Indeed, the Merrinoes seem to take Timmie's new state rather calmly, at least until the lad interrupts the beginning of an intimate moment.
Richard Eyer was a brilliant choice for the part of Timmie, not only because he had consummate Norman Rockwell freckle-faced All American kid looks but because he never overacted. His performance is completely natural and effortless, and he never makes a wrong move. Philip Abbot is equally perfect as the ivory-tower intellectual who can't answer a simple question except in multi syllabic jargon. An early scene where he launches into a lecture at the dinner table that sends both his son and his wife into glassy-eyed boredom is beautifully done.
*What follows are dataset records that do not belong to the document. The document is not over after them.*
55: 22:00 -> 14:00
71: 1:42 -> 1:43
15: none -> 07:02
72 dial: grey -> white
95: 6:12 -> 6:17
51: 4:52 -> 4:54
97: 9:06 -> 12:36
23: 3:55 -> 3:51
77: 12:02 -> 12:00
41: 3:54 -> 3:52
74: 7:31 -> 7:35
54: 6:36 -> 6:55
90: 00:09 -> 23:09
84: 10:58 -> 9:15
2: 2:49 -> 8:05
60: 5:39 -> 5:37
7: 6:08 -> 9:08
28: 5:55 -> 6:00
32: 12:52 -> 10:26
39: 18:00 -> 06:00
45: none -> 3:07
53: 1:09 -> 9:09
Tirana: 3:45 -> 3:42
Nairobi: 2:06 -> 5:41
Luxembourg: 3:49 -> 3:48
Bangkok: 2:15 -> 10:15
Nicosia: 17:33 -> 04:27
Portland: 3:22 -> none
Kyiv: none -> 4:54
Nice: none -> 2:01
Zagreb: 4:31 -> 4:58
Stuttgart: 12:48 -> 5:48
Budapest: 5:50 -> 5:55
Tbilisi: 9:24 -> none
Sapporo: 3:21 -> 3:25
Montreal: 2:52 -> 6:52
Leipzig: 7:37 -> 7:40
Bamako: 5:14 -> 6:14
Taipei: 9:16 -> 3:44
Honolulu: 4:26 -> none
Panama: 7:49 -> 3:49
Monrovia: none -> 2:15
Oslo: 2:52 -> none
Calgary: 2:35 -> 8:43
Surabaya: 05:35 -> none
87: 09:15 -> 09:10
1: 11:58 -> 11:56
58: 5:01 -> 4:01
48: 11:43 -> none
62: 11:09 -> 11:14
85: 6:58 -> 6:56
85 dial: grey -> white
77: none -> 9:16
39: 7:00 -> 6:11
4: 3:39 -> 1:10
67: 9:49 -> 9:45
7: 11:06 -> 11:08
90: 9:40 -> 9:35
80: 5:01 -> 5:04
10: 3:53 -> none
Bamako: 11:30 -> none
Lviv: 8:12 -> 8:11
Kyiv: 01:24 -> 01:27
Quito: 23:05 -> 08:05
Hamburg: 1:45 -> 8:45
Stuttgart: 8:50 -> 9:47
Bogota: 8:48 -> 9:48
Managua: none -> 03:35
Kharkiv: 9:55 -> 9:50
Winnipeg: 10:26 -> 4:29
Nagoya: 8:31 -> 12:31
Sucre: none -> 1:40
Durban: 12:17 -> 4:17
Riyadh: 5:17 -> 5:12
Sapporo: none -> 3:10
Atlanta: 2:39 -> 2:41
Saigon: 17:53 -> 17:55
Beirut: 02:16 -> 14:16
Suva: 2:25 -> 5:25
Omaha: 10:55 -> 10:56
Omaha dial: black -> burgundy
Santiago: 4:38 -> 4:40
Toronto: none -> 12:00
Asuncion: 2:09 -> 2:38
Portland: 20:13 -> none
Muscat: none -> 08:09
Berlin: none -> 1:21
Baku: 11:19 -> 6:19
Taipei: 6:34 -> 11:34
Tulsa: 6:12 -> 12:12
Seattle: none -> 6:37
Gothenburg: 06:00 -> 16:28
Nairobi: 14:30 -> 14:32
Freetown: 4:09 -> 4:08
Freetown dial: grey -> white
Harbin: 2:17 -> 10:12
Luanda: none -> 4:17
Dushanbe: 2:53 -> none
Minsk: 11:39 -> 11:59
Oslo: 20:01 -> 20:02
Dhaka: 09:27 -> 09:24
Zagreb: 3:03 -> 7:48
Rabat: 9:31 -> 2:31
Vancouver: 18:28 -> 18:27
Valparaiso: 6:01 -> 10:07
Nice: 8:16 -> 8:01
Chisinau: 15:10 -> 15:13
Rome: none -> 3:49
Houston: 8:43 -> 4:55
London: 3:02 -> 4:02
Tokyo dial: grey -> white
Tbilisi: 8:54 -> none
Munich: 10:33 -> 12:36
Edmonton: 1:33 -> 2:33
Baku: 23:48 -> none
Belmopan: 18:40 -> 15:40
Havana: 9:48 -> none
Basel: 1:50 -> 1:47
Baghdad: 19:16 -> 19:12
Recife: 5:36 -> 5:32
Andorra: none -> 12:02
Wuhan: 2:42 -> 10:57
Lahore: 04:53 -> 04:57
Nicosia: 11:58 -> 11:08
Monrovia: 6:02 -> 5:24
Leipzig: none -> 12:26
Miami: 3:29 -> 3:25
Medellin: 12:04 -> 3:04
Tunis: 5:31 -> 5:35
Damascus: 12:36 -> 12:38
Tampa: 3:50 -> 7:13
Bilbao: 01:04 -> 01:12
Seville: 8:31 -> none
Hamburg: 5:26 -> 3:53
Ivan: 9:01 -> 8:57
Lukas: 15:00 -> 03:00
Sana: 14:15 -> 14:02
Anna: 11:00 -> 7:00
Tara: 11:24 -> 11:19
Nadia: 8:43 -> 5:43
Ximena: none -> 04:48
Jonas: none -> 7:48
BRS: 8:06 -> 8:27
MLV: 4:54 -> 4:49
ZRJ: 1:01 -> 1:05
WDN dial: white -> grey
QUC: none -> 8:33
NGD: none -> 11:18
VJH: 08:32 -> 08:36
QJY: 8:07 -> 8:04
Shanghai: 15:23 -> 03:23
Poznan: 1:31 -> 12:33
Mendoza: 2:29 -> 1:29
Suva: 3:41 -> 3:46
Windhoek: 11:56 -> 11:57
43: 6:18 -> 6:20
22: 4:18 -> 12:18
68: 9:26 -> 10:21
The film could easily have drifted into farce, but director Herman Hoffman keeps a tight hand on both his performers and his camera. There is not as much of the "science lecturing" that characterized many SF films of the Fifties -- and when it is offered it not infrequently comes as a gentle parody of the real thing.There are some nice visual touches, too. After all power has been cut to the computer, it appears to be dead. However, as the last witness leaves it's "room," a single light begins to blink on its otherwise dead, dark processing panel.
As for Hume's script, it is light and witty and yet sufficiently suspenseful that it could never be taken for satire. Whereas in Forbidden Planet Robby tended to get all the really good lines, in The Invisible Boy there are plenty for everyone.
Equally entertaining is the way the characters take even the most off-the-wall events completely in stride, as if it were every day that your son became invisible or your computer states it can't make a judgement based on the information you've uploaded because your neuroses interfere.